▶ **PROVIDED MATERIAL**
=== Section Start ===
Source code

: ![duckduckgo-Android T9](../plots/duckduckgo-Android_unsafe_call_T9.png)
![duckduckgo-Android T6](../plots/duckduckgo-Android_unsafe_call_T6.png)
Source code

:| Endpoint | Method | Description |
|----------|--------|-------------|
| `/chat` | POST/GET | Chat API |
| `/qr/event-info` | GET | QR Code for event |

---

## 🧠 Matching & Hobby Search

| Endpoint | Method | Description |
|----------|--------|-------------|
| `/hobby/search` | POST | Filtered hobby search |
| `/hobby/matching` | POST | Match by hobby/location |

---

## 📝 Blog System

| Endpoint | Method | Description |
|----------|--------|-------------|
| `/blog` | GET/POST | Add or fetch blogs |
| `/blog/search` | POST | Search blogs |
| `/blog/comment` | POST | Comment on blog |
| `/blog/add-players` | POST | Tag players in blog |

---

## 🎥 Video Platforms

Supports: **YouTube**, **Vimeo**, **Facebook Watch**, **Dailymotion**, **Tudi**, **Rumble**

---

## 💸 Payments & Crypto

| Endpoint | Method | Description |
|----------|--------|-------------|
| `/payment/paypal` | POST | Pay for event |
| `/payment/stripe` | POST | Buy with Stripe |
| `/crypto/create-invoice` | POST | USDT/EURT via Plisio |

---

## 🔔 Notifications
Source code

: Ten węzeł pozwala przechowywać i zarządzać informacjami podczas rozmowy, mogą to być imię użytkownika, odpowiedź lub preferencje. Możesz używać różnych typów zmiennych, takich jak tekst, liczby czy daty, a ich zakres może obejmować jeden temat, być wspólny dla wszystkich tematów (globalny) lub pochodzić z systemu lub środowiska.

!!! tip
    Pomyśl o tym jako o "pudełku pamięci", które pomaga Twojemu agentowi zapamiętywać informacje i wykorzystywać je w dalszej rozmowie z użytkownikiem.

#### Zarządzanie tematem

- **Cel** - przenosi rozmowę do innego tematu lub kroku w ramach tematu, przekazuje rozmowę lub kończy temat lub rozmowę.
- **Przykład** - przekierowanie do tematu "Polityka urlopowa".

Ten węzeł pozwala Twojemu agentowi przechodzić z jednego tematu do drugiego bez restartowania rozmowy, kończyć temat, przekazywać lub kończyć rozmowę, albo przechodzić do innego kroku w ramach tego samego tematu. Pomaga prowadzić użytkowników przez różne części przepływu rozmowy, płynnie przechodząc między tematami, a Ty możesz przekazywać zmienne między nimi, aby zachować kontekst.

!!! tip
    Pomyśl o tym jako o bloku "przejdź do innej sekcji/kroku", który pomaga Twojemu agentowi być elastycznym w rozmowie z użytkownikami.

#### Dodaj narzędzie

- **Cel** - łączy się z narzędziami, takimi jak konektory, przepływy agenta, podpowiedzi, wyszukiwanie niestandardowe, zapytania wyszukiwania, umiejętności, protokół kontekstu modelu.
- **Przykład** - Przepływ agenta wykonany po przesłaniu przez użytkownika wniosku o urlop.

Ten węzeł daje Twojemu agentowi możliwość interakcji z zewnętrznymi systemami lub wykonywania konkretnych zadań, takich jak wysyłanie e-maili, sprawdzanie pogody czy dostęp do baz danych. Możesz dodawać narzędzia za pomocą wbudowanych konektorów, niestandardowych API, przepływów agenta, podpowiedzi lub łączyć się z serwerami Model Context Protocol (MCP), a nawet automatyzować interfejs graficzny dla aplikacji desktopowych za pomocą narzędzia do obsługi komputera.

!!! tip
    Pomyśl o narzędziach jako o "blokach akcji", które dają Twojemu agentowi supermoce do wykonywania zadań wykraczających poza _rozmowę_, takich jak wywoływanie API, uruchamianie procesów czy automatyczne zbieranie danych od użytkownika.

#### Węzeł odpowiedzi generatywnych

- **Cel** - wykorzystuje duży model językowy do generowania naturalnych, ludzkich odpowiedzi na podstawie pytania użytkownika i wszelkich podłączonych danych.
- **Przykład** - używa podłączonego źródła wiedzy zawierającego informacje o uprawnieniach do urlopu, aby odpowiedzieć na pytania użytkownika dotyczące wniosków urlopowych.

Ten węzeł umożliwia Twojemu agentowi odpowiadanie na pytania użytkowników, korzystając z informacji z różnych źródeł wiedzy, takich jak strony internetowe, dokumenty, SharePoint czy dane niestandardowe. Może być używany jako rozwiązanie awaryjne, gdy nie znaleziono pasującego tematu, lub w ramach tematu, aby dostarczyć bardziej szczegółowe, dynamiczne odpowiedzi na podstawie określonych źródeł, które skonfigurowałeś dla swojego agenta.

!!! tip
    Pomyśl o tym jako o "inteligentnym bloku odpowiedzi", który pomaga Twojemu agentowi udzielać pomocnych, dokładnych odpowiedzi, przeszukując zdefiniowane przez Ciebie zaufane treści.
=== Section End ===
▶ **ASSIGNMENT**
From the entries above, print the lines beginning at the one with "## 📝 Blog System" and stopping after the one with "- **Przykład** - Przepływ", exactly as written and with nothing else.

▶ **ANSWER SECTION**
## 📝 Blog System

| Endpoint | Method | Description |
|----------|--------|-------------|
| `/blog` | GET/POST | Add or fetch blogs |
| `/blog/search` | POST | Search blogs |
| `/blog/comment` | POST | Comment on blog |
| `/blog/add-players` | POST | Tag players in blog |

---

## 🎥 Video Platforms

Supports: **YouTube**, **Vimeo**, **Facebook Watch**, **Dailymotion**, **Tudi**, **Rumble**

---

## 💸 Payments & Crypto

| Endpoint | Method | Description |
|----------|--------|-------------|
| `/payment/paypal` | POST | Pay for event |
| `/payment/stripe` | POST | Buy with Stripe |
| `/crypto/create-invoice` | POST | USDT/EURT via Plisio |

---

## 🔔 Notifications
Source code

: Ten węzeł pozwala przechowywać i zarządzać informacjami podczas rozmowy, mogą to być imię użytkownika, odpowiedź lub preferencje. Możesz używać różnych typów zmiennych, takich jak tekst, liczby czy daty, a ich zakres może obejmować jeden temat, być wspólny dla wszystkich tematów (globalny) lub pochodzić z systemu lub środowiska.

!!! tip
    Pomyśl o tym jako o "pudełku pamięci", które pomaga Twojemu agentowi zapamiętywać informacje i wykorzystywać je w dalszej rozmowie z użytkownikiem.

#### Zarządzanie tematem

- **Cel** - przenosi rozmowę do innego tematu lub kroku w ramach tematu, przekazuje rozmowę lub kończy temat lub rozmowę.
- **Przykład** - przekierowanie do tematu "Polityka urlopowa".

Ten węzeł pozwala Twojemu agentowi przechodzić z jednego tematu do drugiego bez restartowania rozmowy, kończyć temat, przekazywać lub kończyć rozmowę, albo przechodzić do innego kroku w ramach tego samego tematu. Pomaga prowadzić użytkowników przez różne części przepływu rozmowy, płynnie przechodząc między tematami, a Ty możesz przekazywać zmienne między nimi, aby zachować kontekst.

!!! tip
    Pomyśl o tym jako o bloku "przejdź do innej sekcji/kroku", który pomaga Twojemu agentowi być elastycznym w rozmowie z użytkownikami.

#### Dodaj narzędzie

- **Cel** - łączy się z narzędziami, takimi jak konektory, przepływy agenta, podpowiedzi, wyszukiwanie niestandardowe, zapytania wyszukiwania, umiejętności, protokół kontekstu modelu.
- **Przykład** - Przepływ agenta wykonany po przesłaniu przez użytkownika wniosku o urlop.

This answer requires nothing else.